[Camera geometry data]
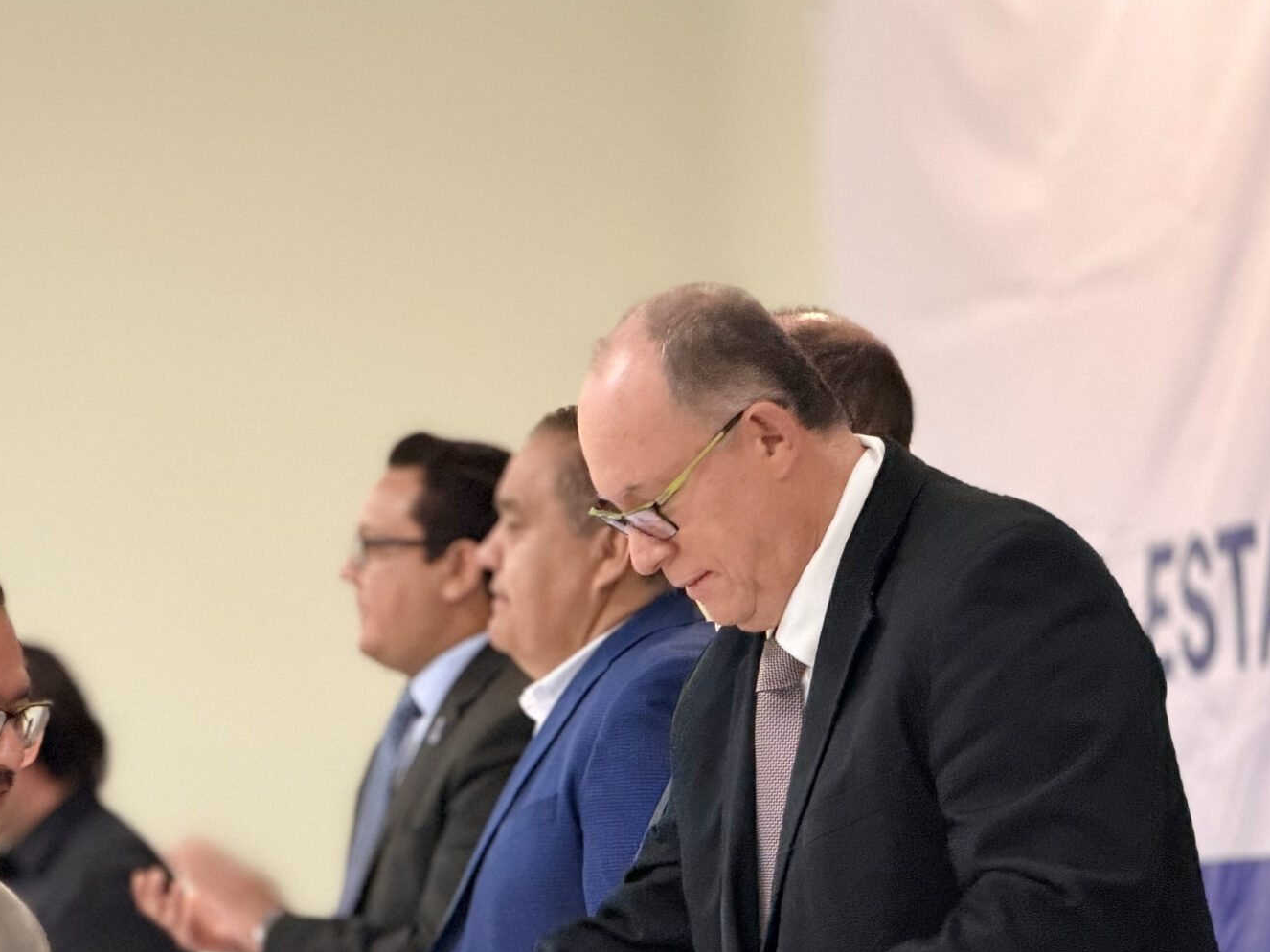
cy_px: 802
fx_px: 7082
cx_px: 270
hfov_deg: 10.2
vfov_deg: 7.7
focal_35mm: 193
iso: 500
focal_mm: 16.89
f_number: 2.8
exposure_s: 1/42
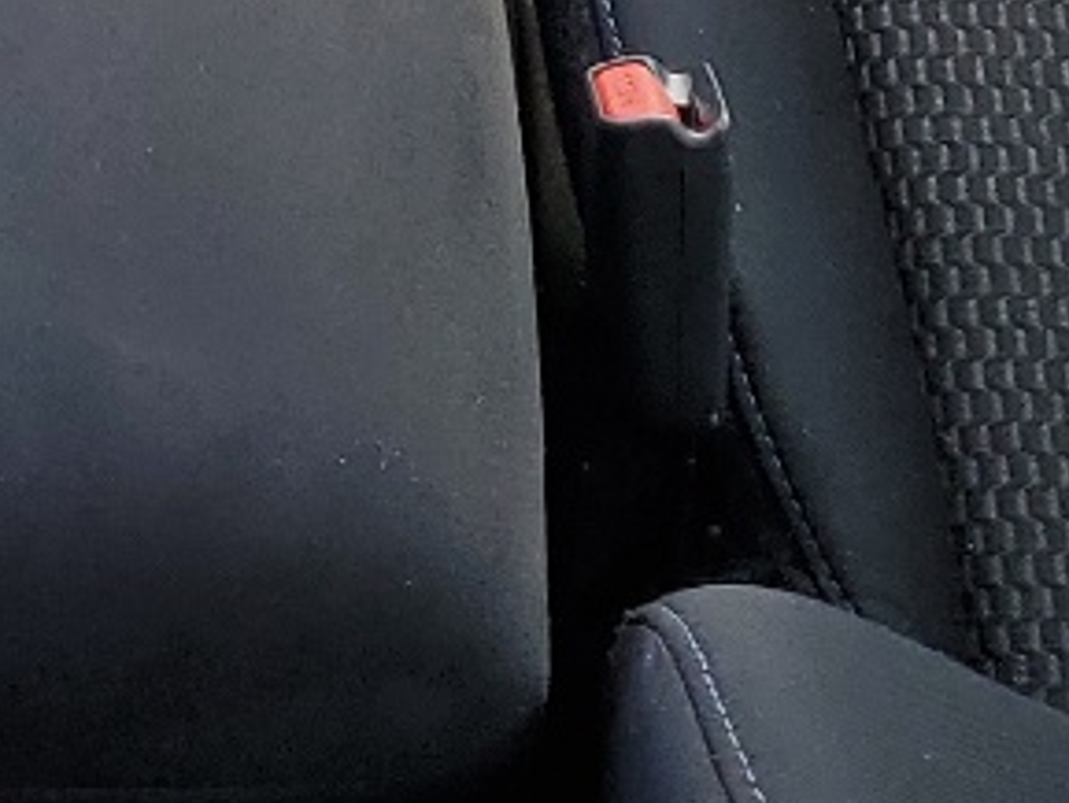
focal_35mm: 144
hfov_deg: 13.6
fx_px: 4449
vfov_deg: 9.7
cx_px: 152
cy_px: -685
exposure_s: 1/132
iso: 50
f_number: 1.5
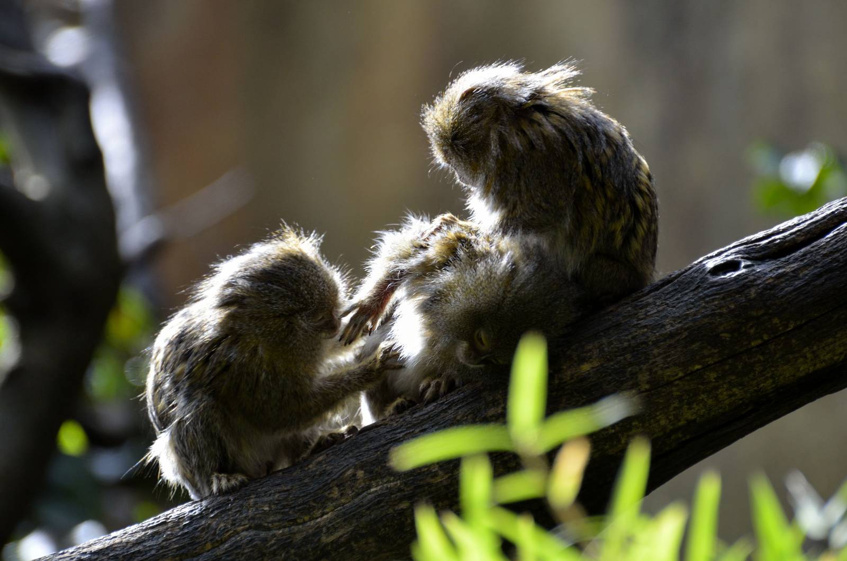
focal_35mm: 360
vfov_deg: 3.8
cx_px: 424
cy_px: 280
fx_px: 8453
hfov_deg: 5.7
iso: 500
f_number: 5.6
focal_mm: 240
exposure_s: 1/250
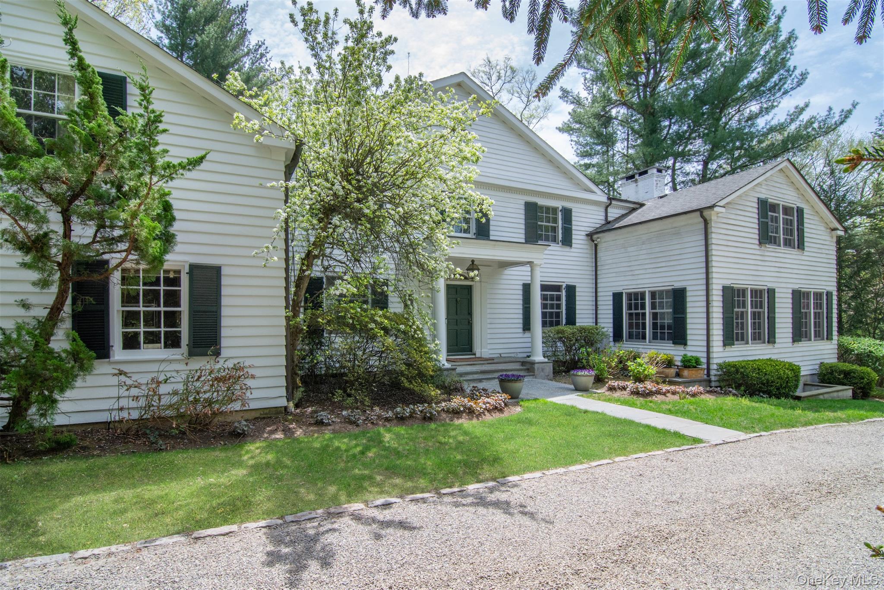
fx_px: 405
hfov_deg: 95.0
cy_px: 295
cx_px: 442
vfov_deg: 72.0
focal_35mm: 16
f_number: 14
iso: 400
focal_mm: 11
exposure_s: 1/200
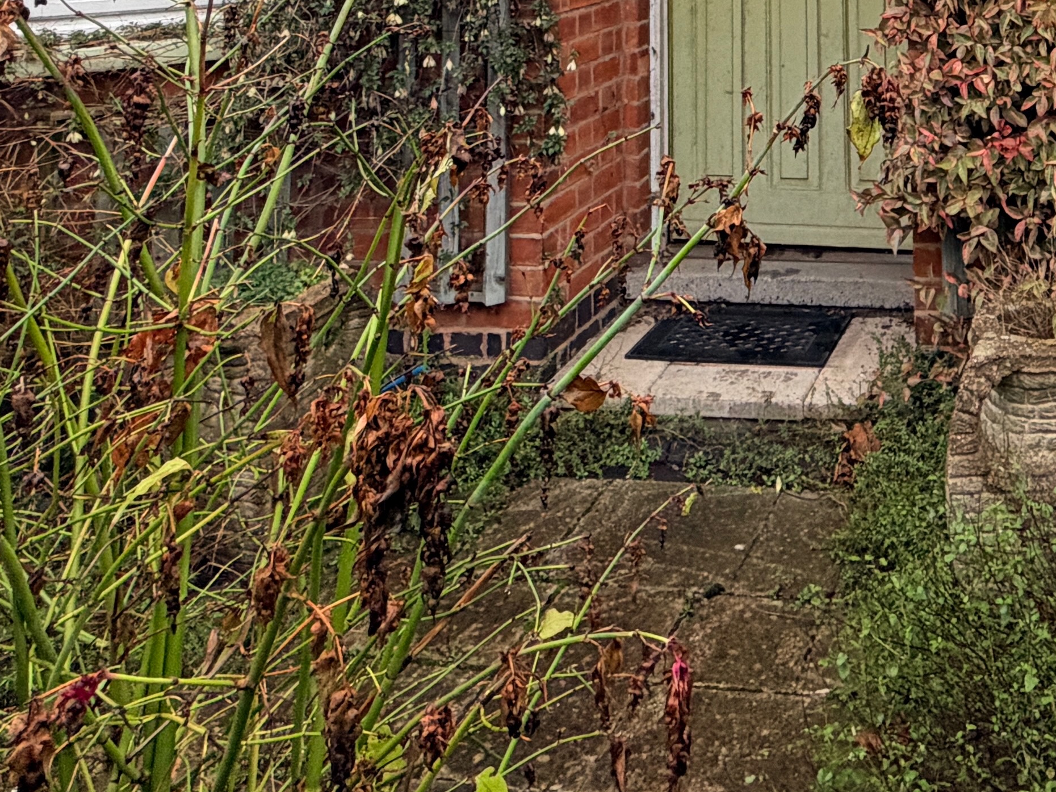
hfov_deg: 40.7
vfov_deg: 27.4
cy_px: -265
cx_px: 935
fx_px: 1312
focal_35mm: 43
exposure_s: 1/121
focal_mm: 2.22
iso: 80
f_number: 2.2
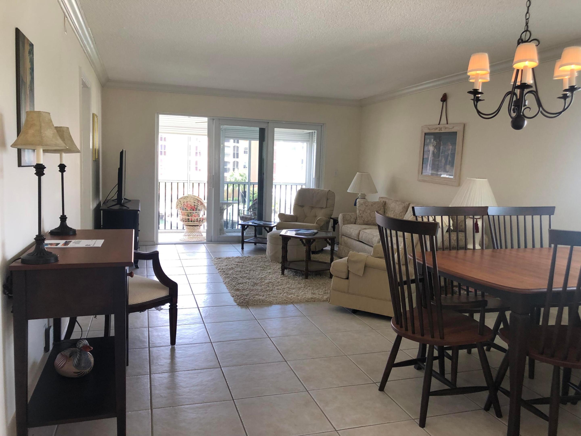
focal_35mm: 28
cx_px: 290
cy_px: 218
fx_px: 470
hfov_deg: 63.4
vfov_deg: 49.7
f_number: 1.8
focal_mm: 3.99
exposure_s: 1/40
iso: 25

Exercise brief: Take the line that contains "fx_px: 1312" and every line after it up to the end of the records above, and restate them exactly, without the pictures.

Result of this exercise:
fx_px: 1312
focal_35mm: 43
exposure_s: 1/121
focal_mm: 2.22
iso: 80
f_number: 2.2
focal_35mm: 28
cx_px: 290
cy_px: 218
fx_px: 470
hfov_deg: 63.4
vfov_deg: 49.7
f_number: 1.8
focal_mm: 3.99
exposure_s: 1/40
iso: 25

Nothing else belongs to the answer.